» **Task a**:
Answer these questions about the page on hieroglyphic and cuneiform number tools below.
(i) Which range of orders of magnitude has its own Egyptian character?
(ii) Which way does the hieroglyph for 100,000 face?
(iii) About when did cuneiform get a character for "0"?

» **Passage provided**:
Four Hieroglyphic and Cuneiform Number Tools

1. Egyptian Hieroglyphic Integers

Each order of magnitude from 1 to 10,000,000 has its own character.
There is some ambiguity and confusion in the mathematical literature about whether egyptian numbers should be written from high order to low order (as we do today) or from low order to high order (i.e units first). In fact, they are written from high order to low order. The confusion appears to come from the fact that hieroglyphics were most often written from right to left - and when these are viewed from left to right, they appear backwards. The fonts built around the Unicode standard are set up for left to right printing, so this tool shows high order digits first, and numbers should be read from left to right.
How can you tell the direction of writing? Look for hieroglyphs of birds, animals and people. They face the beginning of the text. For example, the hieroglyph for 100,000 is 𓆐, which faces LEFT. Thus you would read 𓆐𓆽 as from LEFT to RIGHT as 100,000 + 2,000 (102,000).

Note that cuneiform did not have a character for "0" until about 300 BCE-and even then, it was only used medially. (My tool does not provide any support for a medial zero.) Thus, there is some ambiguity in the meaning of number representation. Similarly, there is no way of differentiating between the integer and fractional portions of a number. For example, the following numbers will all display as
- 𒐗 𒐗: 38880003, 10803
- 𒌍 𒌍: 108030,1830, 30.5
(Try them!)

Stored records:
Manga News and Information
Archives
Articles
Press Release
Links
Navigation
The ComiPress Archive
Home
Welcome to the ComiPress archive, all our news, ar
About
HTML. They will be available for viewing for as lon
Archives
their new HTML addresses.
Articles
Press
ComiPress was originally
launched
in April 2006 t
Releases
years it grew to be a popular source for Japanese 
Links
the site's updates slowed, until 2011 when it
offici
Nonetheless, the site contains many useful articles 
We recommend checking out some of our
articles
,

» **Task b**: Echo every line of all the stored records above, word for word and in the same order.

» **Worked solution a**:
(i) From 1 to 10,000,000.
(ii) It faces left.
(iii) About 300 BCE.

» **Worked solution b**:
Manga News and Information
Archives
Articles
Press Release
Links
Navigation
The ComiPress Archive
Home
Welcome to the ComiPress archive, all our news, ar
About
HTML. They will be available for viewing for as lon
Archives
their new HTML addresses.
Articles
Press
ComiPress was originally
launched
in April 2006 t
Releases
years it grew to be a popular source for Japanese 
Links
the site's updates slowed, until 2011 when it
offici
Nonetheless, the site contains many useful articles 
We recommend checking out some of our
articles
,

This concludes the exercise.